D’autre part, on sait que les impacts météoritiques subis par la Terre dans sa jeunesse ont non seulement conduit à sa croissance, mais ont aussi pulvérisé sa surface. Ces destructions répétées de la croûte terrestre ont pu durer environ 100 millions d’années, avant qu’un impact géant induise la formation de la Lune. Les impacts successifs4 ont donc fait évoluer la composition chimique de la planète, diminuant la proportion globale de silicium et augmentant celle de magnésium (voir schéma, c). En modélisant l’évolution de la composition chimique de la Terre par ce mécanisme, les chercheurs estiment que l’équivalent d’au moins 15 % de la masse actuelle de notre planète a dû être perdu au cours de son accrétion.

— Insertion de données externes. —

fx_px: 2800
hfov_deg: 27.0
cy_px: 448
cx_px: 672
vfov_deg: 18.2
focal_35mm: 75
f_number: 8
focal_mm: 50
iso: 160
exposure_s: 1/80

D’autres éléments chimiques ont des proportions différentes sur Terre et dans les chondrites à enstatite. La Terre est enrichie en éléments lithophiles5 réfractaires6, tels que l’aluminium ou le calcium et appauvrie en éléments lithophiles volatils, tels que le sodium ou le potassium. Pour expliquer ces divergences, les chercheurs proposent que lors de la vaporisation de la croûte par les impacts entre corps planétaires, les éléments volatils auraient été préférentiellement perdus sous forme de gaz, alors que les éléments réfractaires se seraient à nouveau condensés et seraient retombés sur la planète en formation (voir schéma, d).
L’ensemble de ce scénario a pu se produire sur la proto-Terre, mais aussi sur tous les corps rocheux qui ont contribué à la croissance de la planète, dès lors qu’ils étaient suffisamment gros pour se différencier et produire de la croûte.

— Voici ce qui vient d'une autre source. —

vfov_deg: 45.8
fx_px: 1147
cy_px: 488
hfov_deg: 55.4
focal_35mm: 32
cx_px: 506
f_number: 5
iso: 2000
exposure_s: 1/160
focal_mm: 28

- © Asmaa Boujibar et Denis Andrault
Les étapes de la différenciation planétaire (ségrégation du noyau, cristallisation de l’océan magmatique et formation de croûte par fusion partielle), suivies de l’érosion par les impacts, ont fait évoluer la composition chimique de la planète.

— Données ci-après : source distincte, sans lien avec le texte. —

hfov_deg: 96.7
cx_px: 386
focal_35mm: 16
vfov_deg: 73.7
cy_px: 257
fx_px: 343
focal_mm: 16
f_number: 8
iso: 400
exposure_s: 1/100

Ce scénario a pu se produire sur les différents embryons planétaires qui ont contribué à former la Terre.
- © Asmaa Boujibar
Collision d’un corps rocheux avec la Terre primitive, conduisant à la pulvérisation de croûte terrestre.
- La composition isotopique désigne les proportions de divers isotopes (atomes d’un même élément chimique mais de masses différentes)
- A moins de faire l’hypothèse que le noyau contient environ 20 % de silicium (en masse), ce qui est incompatible avec sa densité.
- L’énergie accumulée lors d’impacts très puissants peut conduire à la fusion d’une partie du manteau et à la formation d’un océan magmatique.
- Une étude récente montre qu’une planète en croissance subit environ 100 000 collisions (A collisional origin to Earth’s non chondritic composition? Bonsor et al., Icarus, 2015).
- Un élément lithophile est un élément ayant des affinités pour la croute et le manteau plutôt qu’avec le noyau.
- Un élément réfractaire est un élément qui, contrairement aux éléments volatiles, nécessite de très hautes températures pour se trouver sous forme gazeuse.